(Beginning of Source material)

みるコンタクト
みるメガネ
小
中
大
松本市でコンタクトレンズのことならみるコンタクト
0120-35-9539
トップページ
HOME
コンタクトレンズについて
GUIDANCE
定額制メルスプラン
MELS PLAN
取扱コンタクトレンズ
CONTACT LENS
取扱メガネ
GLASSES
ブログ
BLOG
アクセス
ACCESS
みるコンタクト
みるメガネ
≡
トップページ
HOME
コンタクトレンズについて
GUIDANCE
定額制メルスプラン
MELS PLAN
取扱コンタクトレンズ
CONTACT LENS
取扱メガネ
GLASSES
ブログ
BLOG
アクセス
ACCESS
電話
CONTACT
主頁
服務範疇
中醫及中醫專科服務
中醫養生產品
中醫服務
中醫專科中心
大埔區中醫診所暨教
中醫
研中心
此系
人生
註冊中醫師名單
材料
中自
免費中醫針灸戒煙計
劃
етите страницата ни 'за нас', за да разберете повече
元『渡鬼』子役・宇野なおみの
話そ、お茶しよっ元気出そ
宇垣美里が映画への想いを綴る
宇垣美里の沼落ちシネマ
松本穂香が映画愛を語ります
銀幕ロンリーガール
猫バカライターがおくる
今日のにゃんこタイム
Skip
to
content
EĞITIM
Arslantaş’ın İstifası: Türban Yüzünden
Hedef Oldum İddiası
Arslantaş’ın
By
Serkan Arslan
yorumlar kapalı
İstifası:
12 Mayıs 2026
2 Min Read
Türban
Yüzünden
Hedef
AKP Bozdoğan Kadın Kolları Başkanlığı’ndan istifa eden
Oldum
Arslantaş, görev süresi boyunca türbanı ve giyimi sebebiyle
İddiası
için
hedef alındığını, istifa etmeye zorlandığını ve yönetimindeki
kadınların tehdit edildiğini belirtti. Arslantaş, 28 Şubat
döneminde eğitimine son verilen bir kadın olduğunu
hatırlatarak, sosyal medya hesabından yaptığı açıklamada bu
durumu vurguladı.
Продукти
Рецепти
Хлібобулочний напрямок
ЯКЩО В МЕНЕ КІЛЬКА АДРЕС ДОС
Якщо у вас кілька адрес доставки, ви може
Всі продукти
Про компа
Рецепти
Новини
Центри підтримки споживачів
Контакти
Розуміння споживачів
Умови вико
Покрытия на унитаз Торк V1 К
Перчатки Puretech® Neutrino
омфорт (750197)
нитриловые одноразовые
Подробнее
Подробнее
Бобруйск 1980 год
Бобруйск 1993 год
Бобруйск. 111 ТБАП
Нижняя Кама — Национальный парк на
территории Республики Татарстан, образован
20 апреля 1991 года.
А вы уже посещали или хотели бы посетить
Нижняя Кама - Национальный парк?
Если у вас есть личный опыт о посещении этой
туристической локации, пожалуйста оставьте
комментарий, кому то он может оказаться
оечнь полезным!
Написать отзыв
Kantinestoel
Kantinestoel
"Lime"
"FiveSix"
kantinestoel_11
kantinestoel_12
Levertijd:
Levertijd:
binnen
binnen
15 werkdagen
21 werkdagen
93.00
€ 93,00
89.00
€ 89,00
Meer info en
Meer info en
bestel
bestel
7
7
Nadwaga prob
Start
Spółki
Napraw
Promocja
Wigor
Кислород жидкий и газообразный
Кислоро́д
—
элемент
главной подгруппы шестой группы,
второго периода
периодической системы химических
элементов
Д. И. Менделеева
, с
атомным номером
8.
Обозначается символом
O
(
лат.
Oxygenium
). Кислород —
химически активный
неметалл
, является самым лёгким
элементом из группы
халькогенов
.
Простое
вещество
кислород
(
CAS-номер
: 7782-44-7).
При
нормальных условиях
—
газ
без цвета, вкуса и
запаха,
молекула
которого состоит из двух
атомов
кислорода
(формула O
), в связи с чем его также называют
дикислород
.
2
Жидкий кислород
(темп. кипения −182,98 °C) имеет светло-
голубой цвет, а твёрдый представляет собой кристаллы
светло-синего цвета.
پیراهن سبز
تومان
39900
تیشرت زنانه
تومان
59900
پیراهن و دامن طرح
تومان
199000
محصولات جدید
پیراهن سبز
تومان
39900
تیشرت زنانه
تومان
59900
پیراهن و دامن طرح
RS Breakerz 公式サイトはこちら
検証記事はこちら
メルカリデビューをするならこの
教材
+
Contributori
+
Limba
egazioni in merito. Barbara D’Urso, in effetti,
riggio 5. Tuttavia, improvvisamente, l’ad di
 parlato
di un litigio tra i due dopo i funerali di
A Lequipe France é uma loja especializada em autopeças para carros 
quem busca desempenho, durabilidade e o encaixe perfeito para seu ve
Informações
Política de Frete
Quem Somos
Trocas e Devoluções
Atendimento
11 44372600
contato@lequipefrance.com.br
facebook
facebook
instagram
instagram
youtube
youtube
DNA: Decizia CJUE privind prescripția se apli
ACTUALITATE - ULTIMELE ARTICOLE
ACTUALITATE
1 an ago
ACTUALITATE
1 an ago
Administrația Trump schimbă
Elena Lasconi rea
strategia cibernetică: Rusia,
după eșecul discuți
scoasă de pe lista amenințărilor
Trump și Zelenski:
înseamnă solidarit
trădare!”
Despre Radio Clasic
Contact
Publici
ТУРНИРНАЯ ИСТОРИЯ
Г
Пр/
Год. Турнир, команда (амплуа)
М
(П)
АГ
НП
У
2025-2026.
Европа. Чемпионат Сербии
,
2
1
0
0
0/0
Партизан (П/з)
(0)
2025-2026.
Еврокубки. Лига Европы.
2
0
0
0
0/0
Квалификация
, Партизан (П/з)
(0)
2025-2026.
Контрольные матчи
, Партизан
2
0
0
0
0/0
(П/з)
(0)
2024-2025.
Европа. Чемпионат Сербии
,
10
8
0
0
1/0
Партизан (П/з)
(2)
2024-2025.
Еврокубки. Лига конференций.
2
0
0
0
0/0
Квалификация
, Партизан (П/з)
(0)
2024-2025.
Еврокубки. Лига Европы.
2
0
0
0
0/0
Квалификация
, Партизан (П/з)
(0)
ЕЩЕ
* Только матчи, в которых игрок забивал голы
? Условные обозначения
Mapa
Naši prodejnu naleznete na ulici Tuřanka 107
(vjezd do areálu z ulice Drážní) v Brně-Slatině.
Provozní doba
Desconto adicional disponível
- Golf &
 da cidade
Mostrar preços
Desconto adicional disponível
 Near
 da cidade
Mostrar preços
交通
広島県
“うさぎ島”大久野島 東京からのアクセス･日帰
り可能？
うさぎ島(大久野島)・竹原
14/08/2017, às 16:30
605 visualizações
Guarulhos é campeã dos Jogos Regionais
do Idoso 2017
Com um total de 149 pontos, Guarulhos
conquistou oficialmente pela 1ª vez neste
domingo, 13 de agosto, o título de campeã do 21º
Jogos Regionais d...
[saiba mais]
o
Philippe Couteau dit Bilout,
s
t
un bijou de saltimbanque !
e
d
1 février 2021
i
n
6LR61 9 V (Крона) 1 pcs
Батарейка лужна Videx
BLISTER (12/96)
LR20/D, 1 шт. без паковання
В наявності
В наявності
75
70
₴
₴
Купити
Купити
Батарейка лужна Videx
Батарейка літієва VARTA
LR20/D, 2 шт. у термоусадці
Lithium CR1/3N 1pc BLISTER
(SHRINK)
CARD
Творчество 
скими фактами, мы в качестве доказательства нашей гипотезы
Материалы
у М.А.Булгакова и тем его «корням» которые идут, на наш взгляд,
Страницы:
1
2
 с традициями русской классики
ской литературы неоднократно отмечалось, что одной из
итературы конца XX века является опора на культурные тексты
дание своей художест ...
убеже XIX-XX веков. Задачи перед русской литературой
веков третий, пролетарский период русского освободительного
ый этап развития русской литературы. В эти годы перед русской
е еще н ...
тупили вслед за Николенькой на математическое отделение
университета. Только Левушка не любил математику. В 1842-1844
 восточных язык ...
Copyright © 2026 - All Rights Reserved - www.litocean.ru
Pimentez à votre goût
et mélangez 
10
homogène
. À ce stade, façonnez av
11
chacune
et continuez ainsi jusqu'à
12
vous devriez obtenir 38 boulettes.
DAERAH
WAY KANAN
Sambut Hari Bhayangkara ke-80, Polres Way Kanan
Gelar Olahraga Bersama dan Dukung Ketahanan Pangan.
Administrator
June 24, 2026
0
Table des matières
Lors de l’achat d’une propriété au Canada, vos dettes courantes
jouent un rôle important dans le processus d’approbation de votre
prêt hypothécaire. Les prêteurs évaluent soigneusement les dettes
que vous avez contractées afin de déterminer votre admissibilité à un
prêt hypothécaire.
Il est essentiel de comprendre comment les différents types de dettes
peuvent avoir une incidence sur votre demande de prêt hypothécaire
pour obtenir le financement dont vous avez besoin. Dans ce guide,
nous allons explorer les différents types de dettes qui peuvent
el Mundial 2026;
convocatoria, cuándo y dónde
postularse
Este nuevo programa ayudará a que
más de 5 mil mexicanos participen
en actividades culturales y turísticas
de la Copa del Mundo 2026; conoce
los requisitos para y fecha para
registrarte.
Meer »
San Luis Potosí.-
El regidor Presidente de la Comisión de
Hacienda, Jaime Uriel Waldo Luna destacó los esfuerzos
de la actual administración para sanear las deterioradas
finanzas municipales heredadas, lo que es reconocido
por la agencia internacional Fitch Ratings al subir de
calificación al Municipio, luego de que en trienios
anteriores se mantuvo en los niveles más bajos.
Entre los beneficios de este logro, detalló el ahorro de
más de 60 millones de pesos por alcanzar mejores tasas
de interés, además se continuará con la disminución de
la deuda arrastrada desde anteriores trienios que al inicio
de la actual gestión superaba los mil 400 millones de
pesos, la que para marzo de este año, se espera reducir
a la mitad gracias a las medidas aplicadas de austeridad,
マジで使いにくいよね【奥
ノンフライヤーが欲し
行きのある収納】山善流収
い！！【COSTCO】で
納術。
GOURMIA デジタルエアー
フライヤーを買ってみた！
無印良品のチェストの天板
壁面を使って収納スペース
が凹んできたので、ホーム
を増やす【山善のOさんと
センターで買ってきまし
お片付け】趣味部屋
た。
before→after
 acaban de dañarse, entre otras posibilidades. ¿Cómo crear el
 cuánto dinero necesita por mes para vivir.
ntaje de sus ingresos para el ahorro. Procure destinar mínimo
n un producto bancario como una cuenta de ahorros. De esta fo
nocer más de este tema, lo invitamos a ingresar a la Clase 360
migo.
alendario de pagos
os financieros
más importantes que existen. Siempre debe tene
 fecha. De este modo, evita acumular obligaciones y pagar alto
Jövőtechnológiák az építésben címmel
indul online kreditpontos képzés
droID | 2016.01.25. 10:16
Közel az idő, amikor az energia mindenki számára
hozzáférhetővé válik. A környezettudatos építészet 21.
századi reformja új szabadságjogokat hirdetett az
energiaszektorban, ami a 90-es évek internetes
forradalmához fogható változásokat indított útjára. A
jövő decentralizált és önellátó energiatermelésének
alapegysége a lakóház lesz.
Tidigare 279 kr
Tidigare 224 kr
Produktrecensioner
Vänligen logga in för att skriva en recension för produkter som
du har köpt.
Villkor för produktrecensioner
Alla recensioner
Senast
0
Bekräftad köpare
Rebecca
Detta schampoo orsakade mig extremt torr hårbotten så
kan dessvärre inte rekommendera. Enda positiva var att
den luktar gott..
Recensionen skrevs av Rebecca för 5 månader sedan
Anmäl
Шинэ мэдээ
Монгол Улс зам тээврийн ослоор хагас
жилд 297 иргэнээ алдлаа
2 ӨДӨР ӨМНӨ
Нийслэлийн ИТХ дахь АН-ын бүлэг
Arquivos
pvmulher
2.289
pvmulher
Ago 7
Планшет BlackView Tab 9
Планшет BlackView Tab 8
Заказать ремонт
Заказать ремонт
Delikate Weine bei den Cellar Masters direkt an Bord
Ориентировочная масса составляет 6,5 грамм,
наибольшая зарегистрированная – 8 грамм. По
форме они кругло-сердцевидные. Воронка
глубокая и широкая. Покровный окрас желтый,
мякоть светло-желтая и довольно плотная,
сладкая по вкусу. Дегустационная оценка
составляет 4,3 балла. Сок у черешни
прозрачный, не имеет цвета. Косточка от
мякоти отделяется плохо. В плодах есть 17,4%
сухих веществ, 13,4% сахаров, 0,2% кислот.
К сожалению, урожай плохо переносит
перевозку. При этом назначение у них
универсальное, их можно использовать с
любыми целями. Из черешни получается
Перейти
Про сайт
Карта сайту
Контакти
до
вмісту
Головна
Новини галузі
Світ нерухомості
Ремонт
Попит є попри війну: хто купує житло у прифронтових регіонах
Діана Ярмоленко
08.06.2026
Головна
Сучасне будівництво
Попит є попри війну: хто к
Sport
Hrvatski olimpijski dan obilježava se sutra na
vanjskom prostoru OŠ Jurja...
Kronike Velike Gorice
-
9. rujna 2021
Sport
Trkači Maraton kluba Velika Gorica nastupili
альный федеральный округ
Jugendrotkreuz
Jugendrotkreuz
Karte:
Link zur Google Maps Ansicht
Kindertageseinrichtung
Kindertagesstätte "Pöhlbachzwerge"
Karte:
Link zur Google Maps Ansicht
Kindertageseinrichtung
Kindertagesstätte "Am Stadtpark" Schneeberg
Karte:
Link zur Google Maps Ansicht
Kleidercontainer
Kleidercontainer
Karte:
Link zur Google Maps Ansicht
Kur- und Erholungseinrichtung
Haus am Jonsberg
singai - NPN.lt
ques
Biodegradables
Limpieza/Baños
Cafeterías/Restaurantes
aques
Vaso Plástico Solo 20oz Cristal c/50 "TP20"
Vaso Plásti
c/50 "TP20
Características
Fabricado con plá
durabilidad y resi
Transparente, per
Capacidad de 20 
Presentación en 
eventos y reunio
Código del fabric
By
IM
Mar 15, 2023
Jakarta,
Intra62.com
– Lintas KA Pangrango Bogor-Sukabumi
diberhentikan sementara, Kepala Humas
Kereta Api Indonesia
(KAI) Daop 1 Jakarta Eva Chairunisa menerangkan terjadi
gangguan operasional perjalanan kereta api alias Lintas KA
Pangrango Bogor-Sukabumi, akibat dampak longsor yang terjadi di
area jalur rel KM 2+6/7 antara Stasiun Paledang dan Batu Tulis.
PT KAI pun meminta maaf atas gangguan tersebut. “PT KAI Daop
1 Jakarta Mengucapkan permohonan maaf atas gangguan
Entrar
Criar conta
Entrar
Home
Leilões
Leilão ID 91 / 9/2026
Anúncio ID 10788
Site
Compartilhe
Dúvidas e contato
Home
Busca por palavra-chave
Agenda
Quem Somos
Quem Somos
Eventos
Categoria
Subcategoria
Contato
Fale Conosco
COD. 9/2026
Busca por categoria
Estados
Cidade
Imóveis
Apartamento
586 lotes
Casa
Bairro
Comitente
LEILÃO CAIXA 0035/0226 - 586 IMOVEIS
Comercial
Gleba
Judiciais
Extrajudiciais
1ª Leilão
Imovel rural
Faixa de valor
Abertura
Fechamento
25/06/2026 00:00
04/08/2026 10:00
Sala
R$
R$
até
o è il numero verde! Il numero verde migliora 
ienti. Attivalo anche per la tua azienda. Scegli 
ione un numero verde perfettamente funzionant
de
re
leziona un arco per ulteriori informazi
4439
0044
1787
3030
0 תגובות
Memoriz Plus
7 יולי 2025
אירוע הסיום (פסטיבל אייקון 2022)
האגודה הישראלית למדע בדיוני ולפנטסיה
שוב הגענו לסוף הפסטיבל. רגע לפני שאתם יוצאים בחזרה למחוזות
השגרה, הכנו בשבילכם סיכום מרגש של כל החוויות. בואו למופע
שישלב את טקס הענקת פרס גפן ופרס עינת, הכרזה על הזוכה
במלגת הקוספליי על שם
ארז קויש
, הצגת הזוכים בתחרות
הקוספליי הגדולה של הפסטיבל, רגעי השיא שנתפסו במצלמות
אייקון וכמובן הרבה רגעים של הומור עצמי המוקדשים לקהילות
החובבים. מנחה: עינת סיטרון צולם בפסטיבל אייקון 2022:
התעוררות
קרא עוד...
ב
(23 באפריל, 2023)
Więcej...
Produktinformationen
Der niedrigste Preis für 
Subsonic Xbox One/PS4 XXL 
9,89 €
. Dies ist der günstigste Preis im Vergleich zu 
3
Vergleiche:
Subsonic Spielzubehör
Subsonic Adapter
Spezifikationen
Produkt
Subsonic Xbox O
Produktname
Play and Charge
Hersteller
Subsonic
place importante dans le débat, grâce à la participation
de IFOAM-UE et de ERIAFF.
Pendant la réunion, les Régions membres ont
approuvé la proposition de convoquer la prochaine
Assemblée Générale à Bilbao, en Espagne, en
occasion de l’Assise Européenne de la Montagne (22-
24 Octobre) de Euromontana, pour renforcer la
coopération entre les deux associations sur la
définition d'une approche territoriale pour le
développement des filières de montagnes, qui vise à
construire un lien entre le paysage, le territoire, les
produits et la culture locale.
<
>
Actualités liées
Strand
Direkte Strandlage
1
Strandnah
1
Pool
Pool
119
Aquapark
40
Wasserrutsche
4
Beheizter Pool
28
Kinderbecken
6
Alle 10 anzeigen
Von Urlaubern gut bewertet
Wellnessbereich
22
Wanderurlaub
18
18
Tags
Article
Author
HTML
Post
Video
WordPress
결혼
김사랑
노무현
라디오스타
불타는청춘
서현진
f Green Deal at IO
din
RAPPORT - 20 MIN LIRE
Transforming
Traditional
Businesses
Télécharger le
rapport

(End of Source material)

## Task brief
Select the lines from the entries that include the word "війну".

## Answer for this exercise
Попит є попри війну: хто купує житло у прифронтових регіонах
Попит є попри війну: хто к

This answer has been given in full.